469 Tracker
I designed and built 469 Tracker as a civic-tech platform to make a complicated political question easier to see: where does each member of Nigeria's National Assembly stand on the Reserved Seats for Women Bill? Because accountability should not require a political science degree and three open tabs.
The Problem
What interested me about this project was not just the issue itself, but the interface problem around it. Legislative accountability often exists in fragmented updates, closed conversations, screenshots, press statements, and long documents that most people will never read.
As the creative engineer on the project, I wanted to turn that into something immediate and public. Not a policy archive, but a tool people could actually use. Something that lets you check your state, understand the current landscape quickly, and move from abstract politics to visible positions.
Core Idea
The strongest move in the product was making the map the center of the experience. The map was not garnish. It was the plot.
Instead of presenting the bill as a long explanation first, I built the interface around navigation, orientation, and visibility. The map lets the issue become local. You are not just reading about a national debate. You are checking where your state and your representatives stand.
Data Visualization
The map was not decorative. It was the product.
I used it to compress a lot of information into something legible in seconds: state-level stance, yes/no distribution, hover summaries, direct selection, and deeper drill-down when a state is opened.
That mattered because the issue needed more than awareness. It needed legibility. The visualization turns scattered political signals into a public surface people can navigate, compare, and discuss without needing to decode the usual institutional PDF energy.

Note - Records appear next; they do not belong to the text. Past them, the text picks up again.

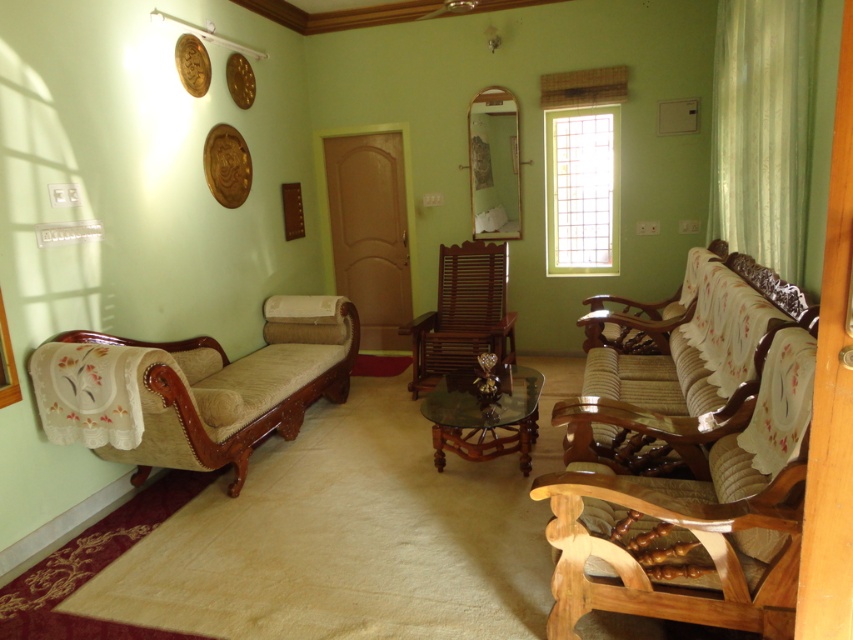
Does point (737, 0) come closer to viewer compared to point (502, 394)?

No, (737, 0) is further to viewer.

The width and height of the screenshot is (853, 640). In order to click on green sheer curtain at right in this screenshot , I will do `click(762, 129)`.

Measure the distance between point [729,93] and camera.

Point [729,93] and camera are 13.52 feet apart from each other.

Image resolution: width=853 pixels, height=640 pixels. I want to click on green sheer curtain at right, so click(x=762, y=129).

Between beige fabric daybed at left and mahogany wood rocking chair at center, which one appears on the left side from the viewer's perspective?

Positioned to the left is beige fabric daybed at left.

Is point (198, 348) in front of point (469, 285)?

Yes, point (198, 348) is closer to viewer.

Identify the location of beige fabric daybed at left. The width and height of the screenshot is (853, 640). (235, 387).

Does point (791, 116) come behind point (482, 292)?

No, it is not.

In the scene shown: Between green sheer curtain at right and mahogany wood rocking chair at center, which one is positioned lower?

mahogany wood rocking chair at center is below.

Where is `green sheer curtain at right`? green sheer curtain at right is located at coordinates pyautogui.click(x=762, y=129).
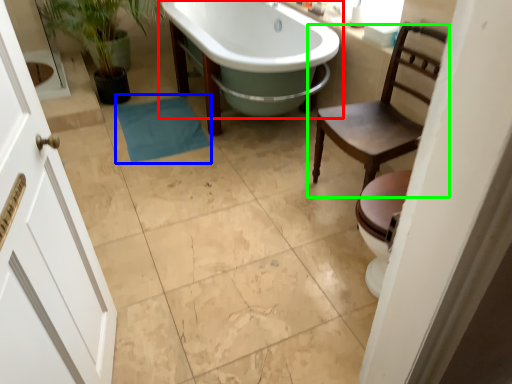
Question: Which is farther away from bathtub (highlighted by a red box)? bath towel (highlighted by a blue box) or chair (highlighted by a green box)?

Choices:
 (A) bath towel
 (B) chair

Answer: (B)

- State-by-state exploration through an interactive Nigeria map
- Color-coded stance reading for quick scanning
- Hover summaries for fast context
- Selected-state overlays for deeper inspection
- Aggregate vote distribution for a national read at a glance
Design Direction
I wanted the site to feel urgent and public-facing without becoming visually noisy. The direction leans into strong campaign energy: bold type, high-contrast structure, clear color signals, and simple interaction patterns that stay out of the way. Loud enough to move, disciplined enough to trust.
The product needed to feel accessible to someone arriving from social media, press coverage, or word of mouth. That meant fast orientation, low friction, and a visual language that feels active rather than institutional.
Engineering
On the engineering side, I kept the stack light and focused: React, Vite, Tailwind, Motion, Lenis, React Simple Maps, and D3 geographic tooling.
One of the more useful decisions was using a Google Sheets-backed data flow instead of building a heavier admin system. Very unglamorous, very correct. It made the tracker easier to update operationally while still letting the frontend normalize the data, join it with GeoJSON, and compute state-level and overall totals for the visualization.
- Google Sheets as an editable source of truth
- GeoJSON + map projection for the state visualization
- Frontend aggregation for state totals and stance counts
- Motion for overlays, dropdowns, and progressive disclosure
Impact
The project did what I wanted it to do: take a distant legislative issue and make it feel visible, current, and explorable.
It also travelled well. The work was featured by Premium Times and TechCabal, which mattered because distribution was part of the design problem too. The tracker was not just meant to sit online, it was meant to move through public conversation.
More than anything, I see 469 Tracker as an example of what I enjoy most: building products where interface, narrative, and data all need to work together for the thing to actually mean something.